Tuesday 12 July 2016

garden tools, tasks, and the gift of half a mouse

The new shears are so good, I should have bought them ages ago.  I cut some of the lawn edges in the back garden and the long tufty grass around the chicken house where it's impossible to get right in with the lawn mower, and they sliced through like the proverbial knife through butter.  Actually, not quite like butter because it felt slightly crunchier, more like a very sharp knife through an iceberg lettuce.  They say a bad workman blames his tools, but it is a waste of anybody's time gardening with inadequate equipment.  If you are going to use shears at all they need to be sharp, and in a garden of this size it's essential.

I tried to sharpen the old shears and the blades felt keener to the touch, but I hadn't really made much of a difference when it came to using them.  I believe there's a technique, but I don't know what it is, and don't even know whether you can sharpen the type with serrated blades.  Tightening the knob holding them together is supposed to help, but it didn't, not enough.  Shears lose their potency so gradually that at first you don't even realise they aren't working a hundred per cent any more, and I should probably just buy myself new ones every two years and give the old ones to some tool recycling charity for them to worry about.  They would cost less than three pairs of gardening gloves, and I don't expect those to last more than a few weeks.

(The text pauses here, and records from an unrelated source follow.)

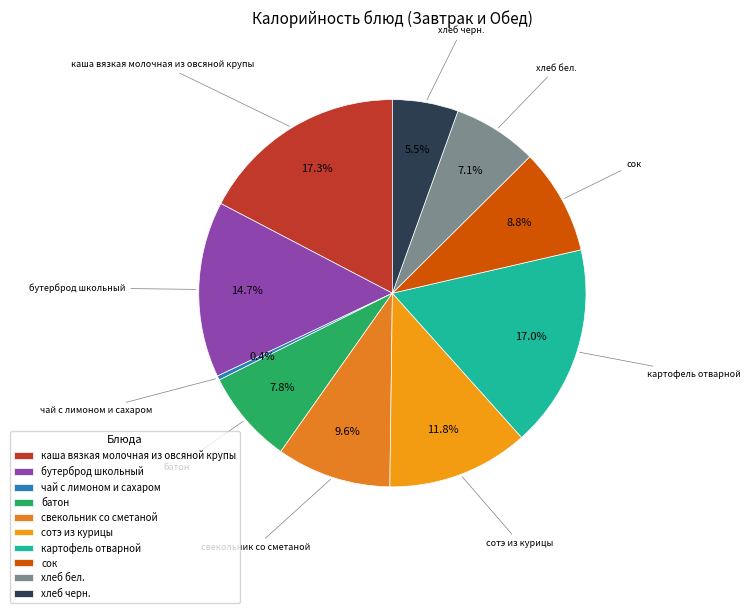

What percentage is the бутерброд школьный slice, to the nearest percent?

15%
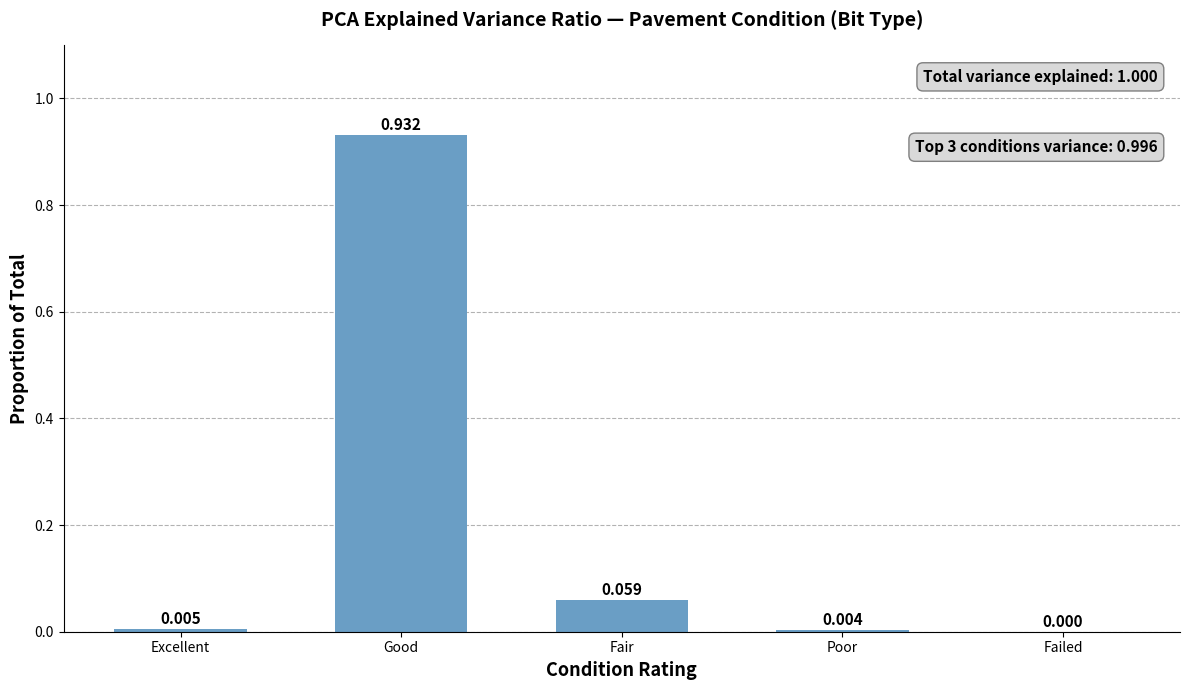

Which has a higher value, Excellent or Fair?

Fair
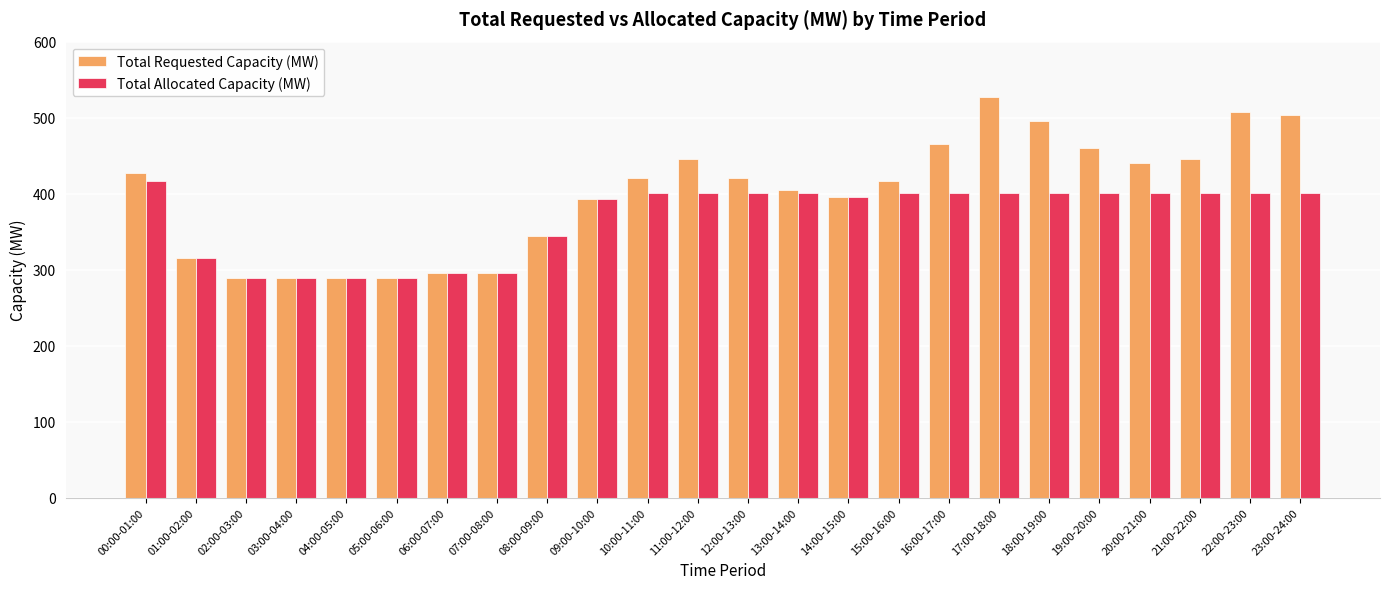

What value does the Total Allocated Capacity (MW) series have at 13:00-14:00, to the nearest 5?

400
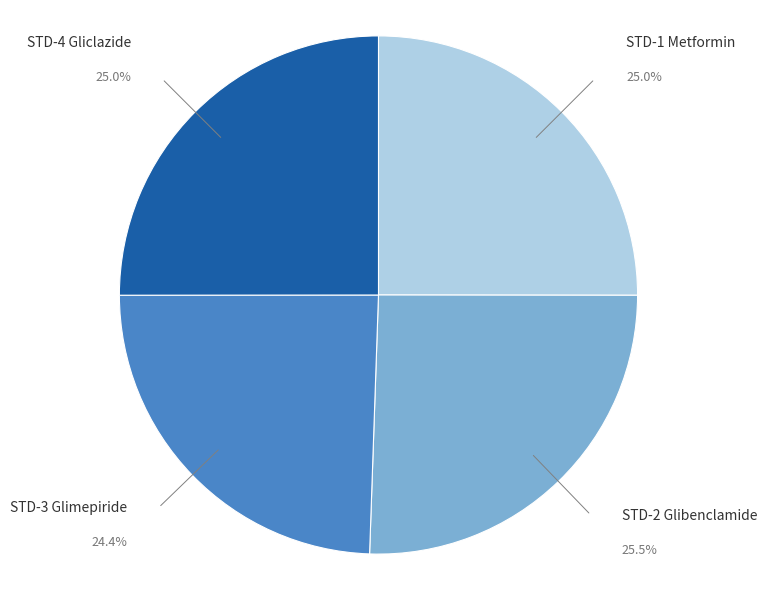

To the nearest percent, what percentage of the pie is STD-1 Metformin?

25%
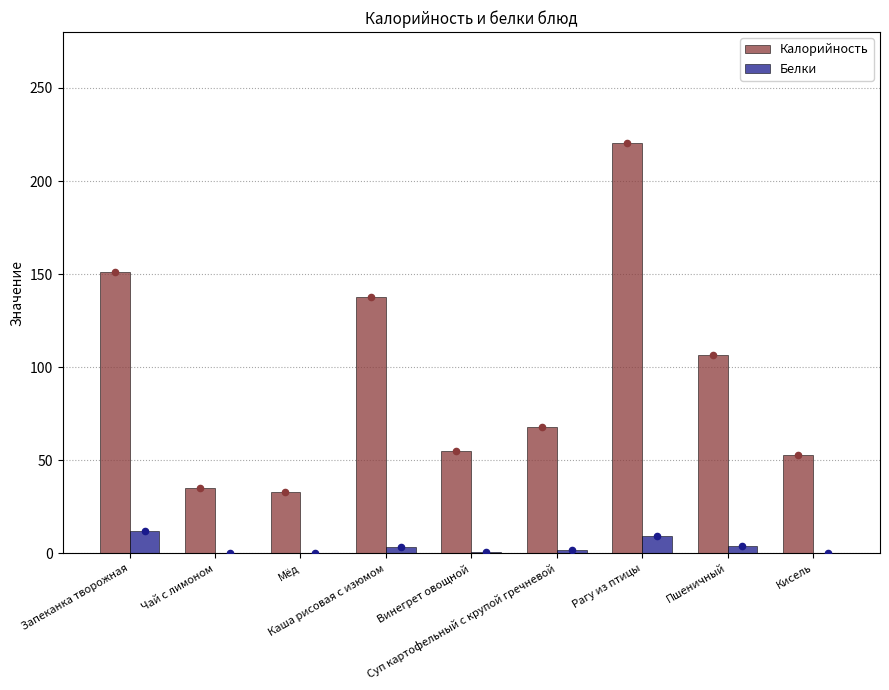

Which series reaches the minimum Y coordinate?

Белки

I finally got round to planting a pot of Crinum into the gravel by the pond, that has been sitting around for years.  Literally years.  It had been in the conservatory for so long without flowering that I'd forgotten what it was, until last year it threw up a flower spike.  I'd been vaguely hoping it might be something more exciting, though I don't know what.  Crinum flowers do not last very long, certainly not long enough for one stem to justify greenhouse space for a 32 centimetre pot all winter.  I'd been worried about how easy it would be to extract from the pot without damage to either, but the fat white roots parted from the terracotta sides very easily as I tapped the rim of the inverted pot on a stout post.

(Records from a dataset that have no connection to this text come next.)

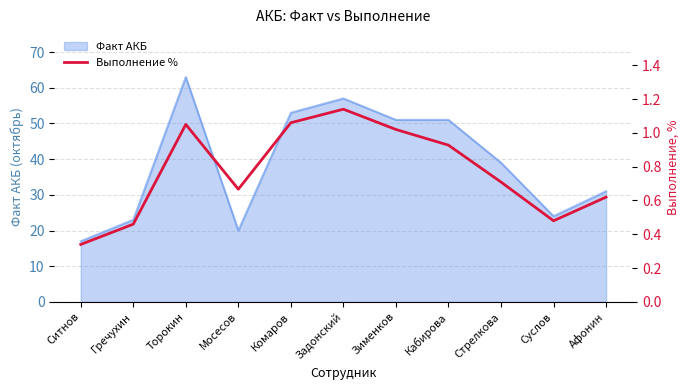

What is the label of the 7th point from the right?

Комаров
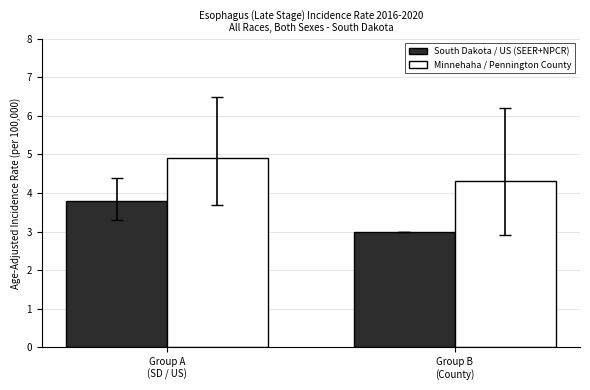

The value of South Dakota / US (SEER+NPCR) at Group B
(County) is 0.7. True or false?

False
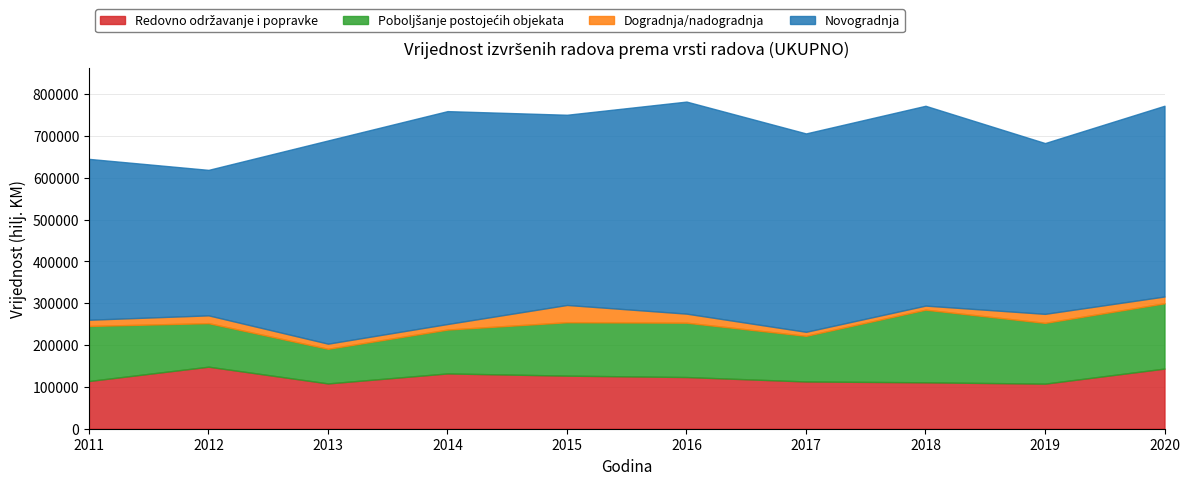

At which category does the chart reach its minimum across all series?

2017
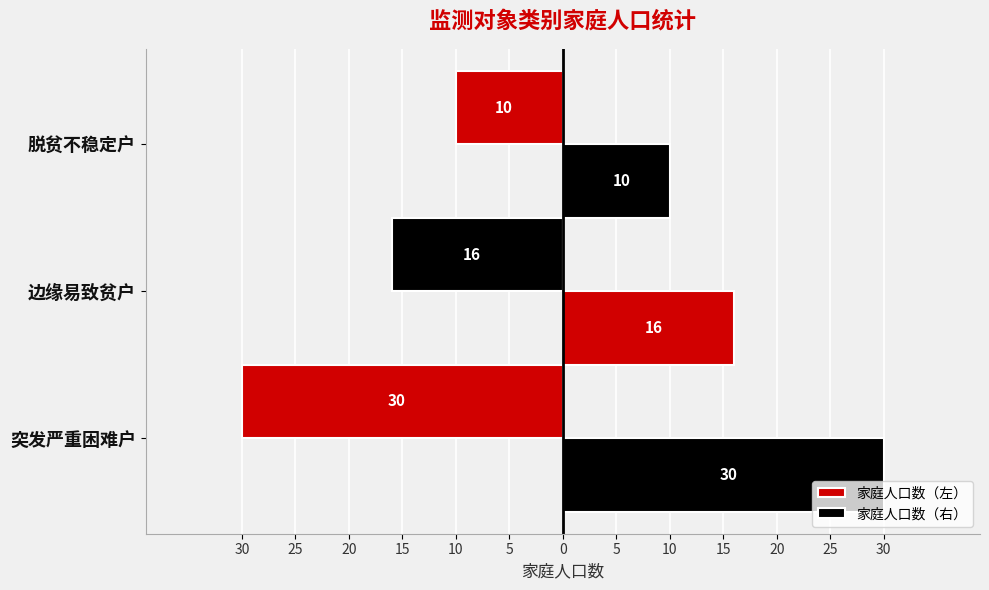

Are the bars horizontal?

Yes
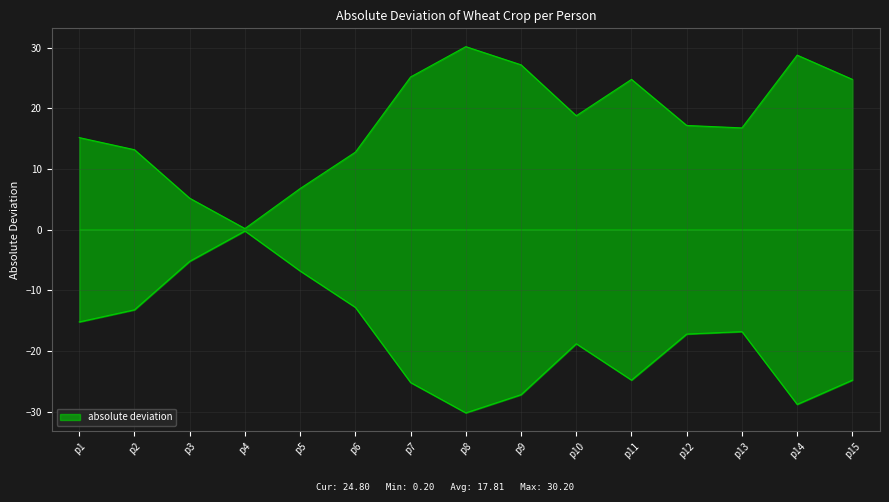

True or false: the data shows 24.8 at p11.

True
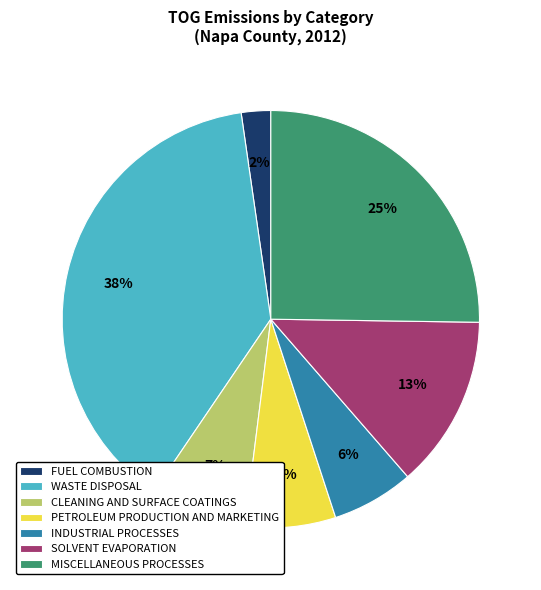

To the nearest percent, what is the average slice percentage?

14%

That was a welcome surprise.  Agapanthus, which also makes fat white roots, is an absolute bastard to extract from clay pots.  The roots cling to the sides like anything, and I am not looking forward to re-potting two of mine, both in huge and unwieldy pots, which will need doing soon.  One has thrown up numerous lovely fat flower stems so is set to produce a good display this year, but has risen so far in its pot with all that root growth that it is getting extremely difficult to water.  The variety is 'Queen Mum' and I'm rather proud of the plant having grown it from a little eight pound specimen because I was too poor and too mean to buy one of the big thirty pound ones also on offer at the plant centre.  It would be more than thirty pounds now.  The other is an evergreen variety lifted from the gravel some years ago once I grasped that its leaves were not frost proof, whose name has got lost in the mists of time.  It has produced one measly flower stem, and I fear it is too cramped.  Agapanthus like to be pot-bound, but only up to a point.

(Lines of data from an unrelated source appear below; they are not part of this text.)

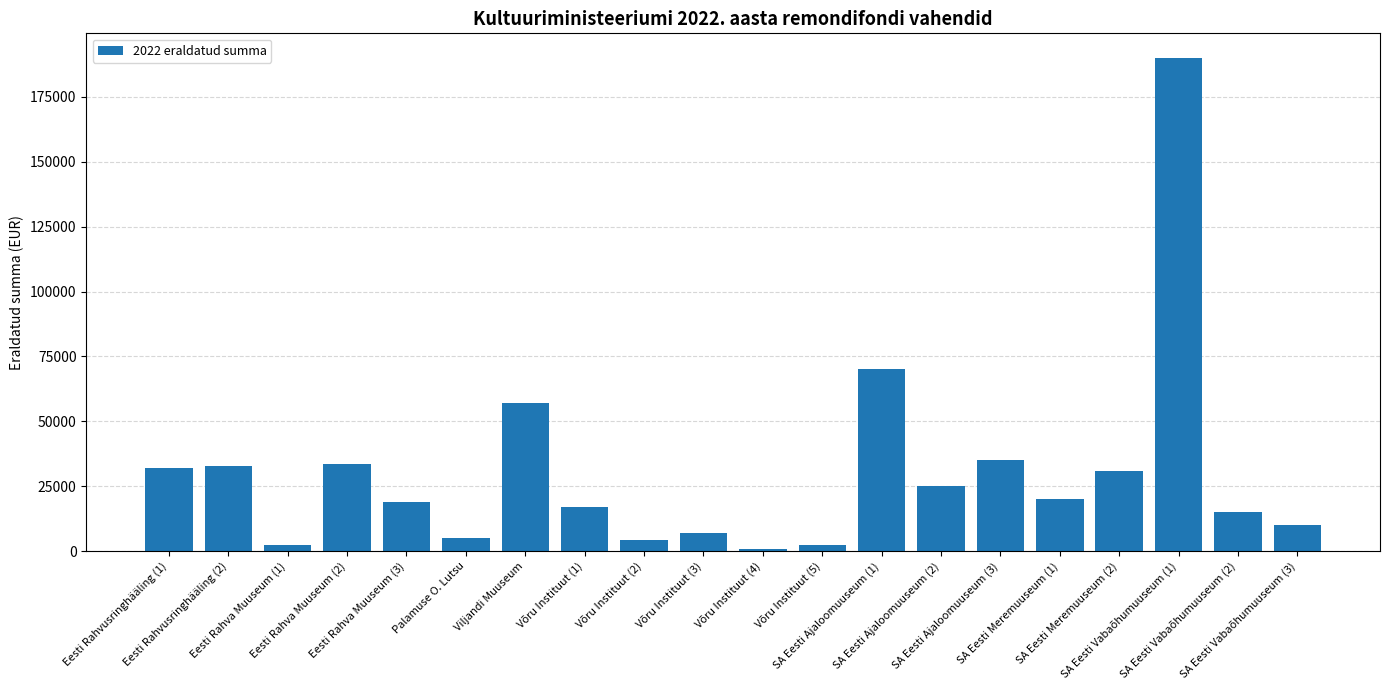

What is the average value?

30429.5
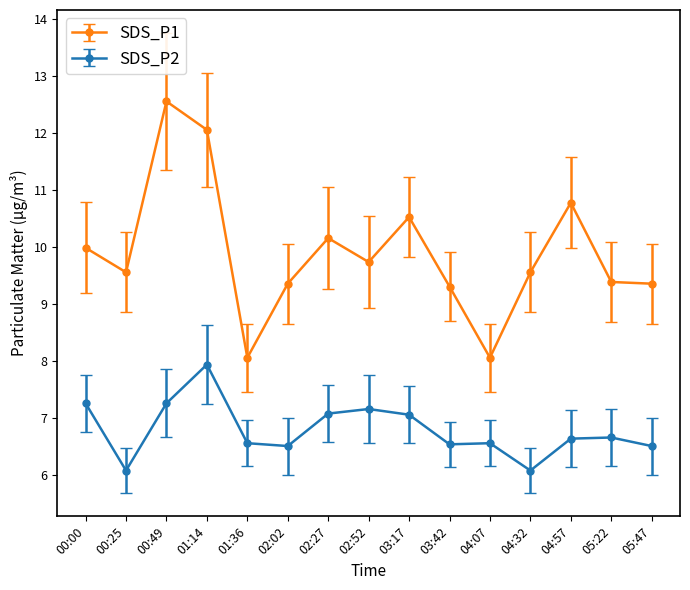

What is the difference between the highest and lowest values at 00:25?

3.5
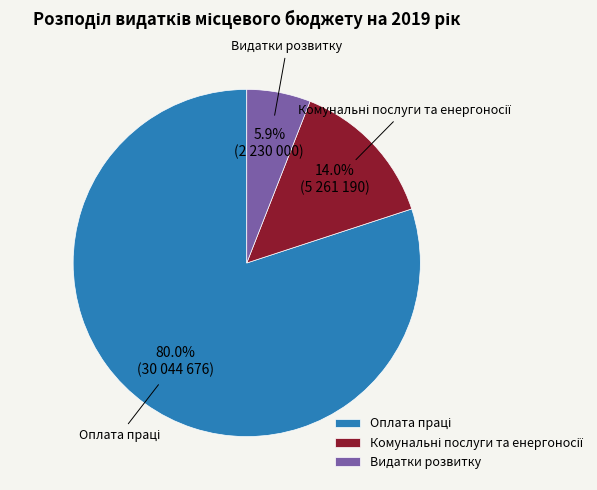

Does Видатки розвитку account for over 50% of the chart?

No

Meanwhile in the world of kittens Our Ginger caught a mouse.  I failed to witness what followed but have it on good authority from the Systems Administrator.  Our Ginger strolled towards the front door carrying the mouse as the kittens were playing in the garden.  He proceeded to eat half of it while they looked on, awestruck, until the cautious kitten summoned the nerve to go and touch noses with him.  Whereupon Our Ginger gave the remaining half of the mouse to the cautious kitten, who ate it.  They have been washing each other as well.  It's a bromance, or else Our Ginger is playing the part of mummy cat, but I wouldn't have expected it, either way.